The Okanogan County Emergency Operations Center, run by the county’s Department of Emergency Management, has been matching up farmers who need pasture with those who have pasture to donate, as well as handling donations of tons of hay from around the state. Dave Yarnell, with the Okanogan County Sheriff’s Department, is coordinating resources—food and boarding—for livestock and domestic animals.

The Conservation District met this week with other groups and intends to be a clearinghouse for information, said Cook. They are also putting together a detailed database of losses.

The Conservation District will help people assess damage and begin recovery and replanting, including how to tell if a tree will die from burns, insects or disease, said Cook. They will also advise on erosion control before the arrival of rain and snow, using temporary measures, such as placement of logs, and recommending seed mixes for restoration.

The Methow Conservancy will be a resource for information about recovery and restoration for anyone with damage to farmland and natural areas, said Paulsen. The land trust is helping match up people who need hay or pasture with those who want to donate some, as well as those who need fencing with a crew to build the fence, said Paulsen.
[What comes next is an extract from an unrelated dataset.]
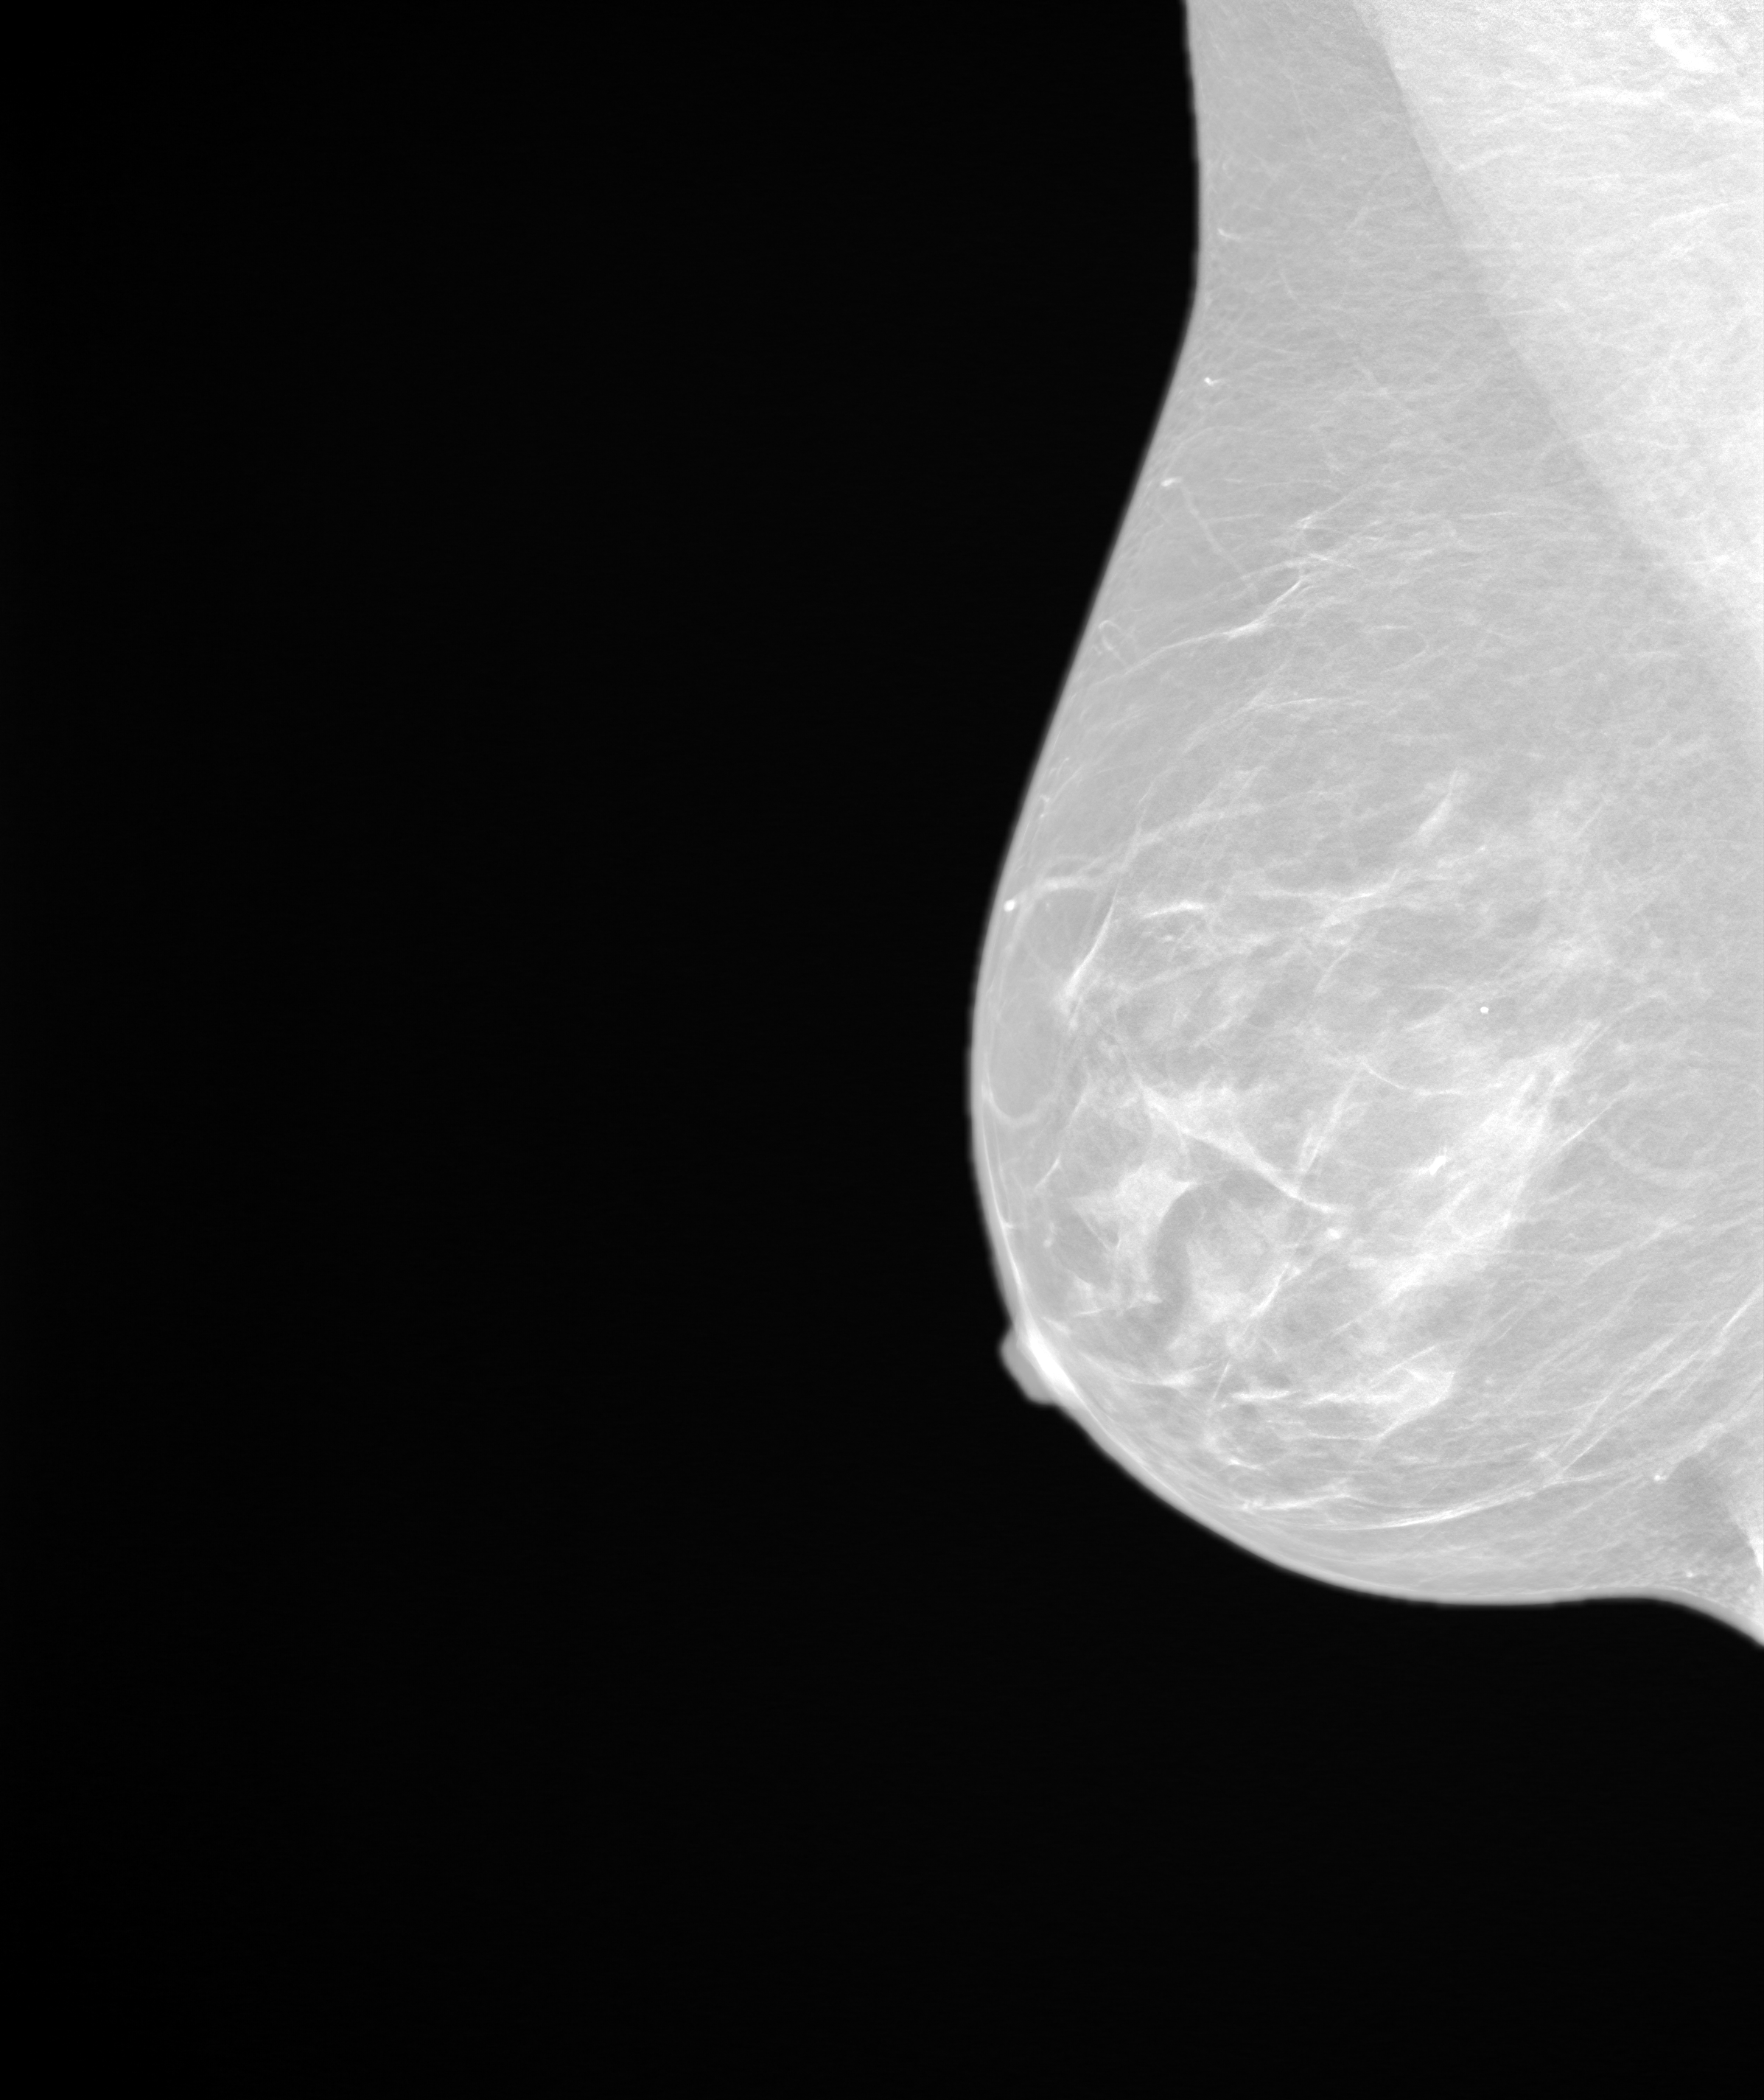
Annual screening mammography examination. Female patient, age 49 years.
Image type: synthesized 2-D view from tomosynthesis. Breast: right. Projection: mediolateral oblique (MLO) view.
State and federal agencies have programs to help agriculturists affected by the fire. The Farm Service Agency, part of the U.S. Department of Agriculture, can provide financial compensation—generally 75 percent of the fair-market value—for commercial livestock losses. The agency can also help compensate farmers for loss of pasture and grazing lands. Other FSA programs are available for people with tree losses in orchards and tree farms. Other programs help with outstanding loans, debris removal and crop losses.

The Conservation District is still researching options for financial assistance for many of these programs, said Cook. The Conservancy is also poised to advocate for additional federal funds for disaster relief, said Paulsen.

Laurelle Walsh contributed to this story.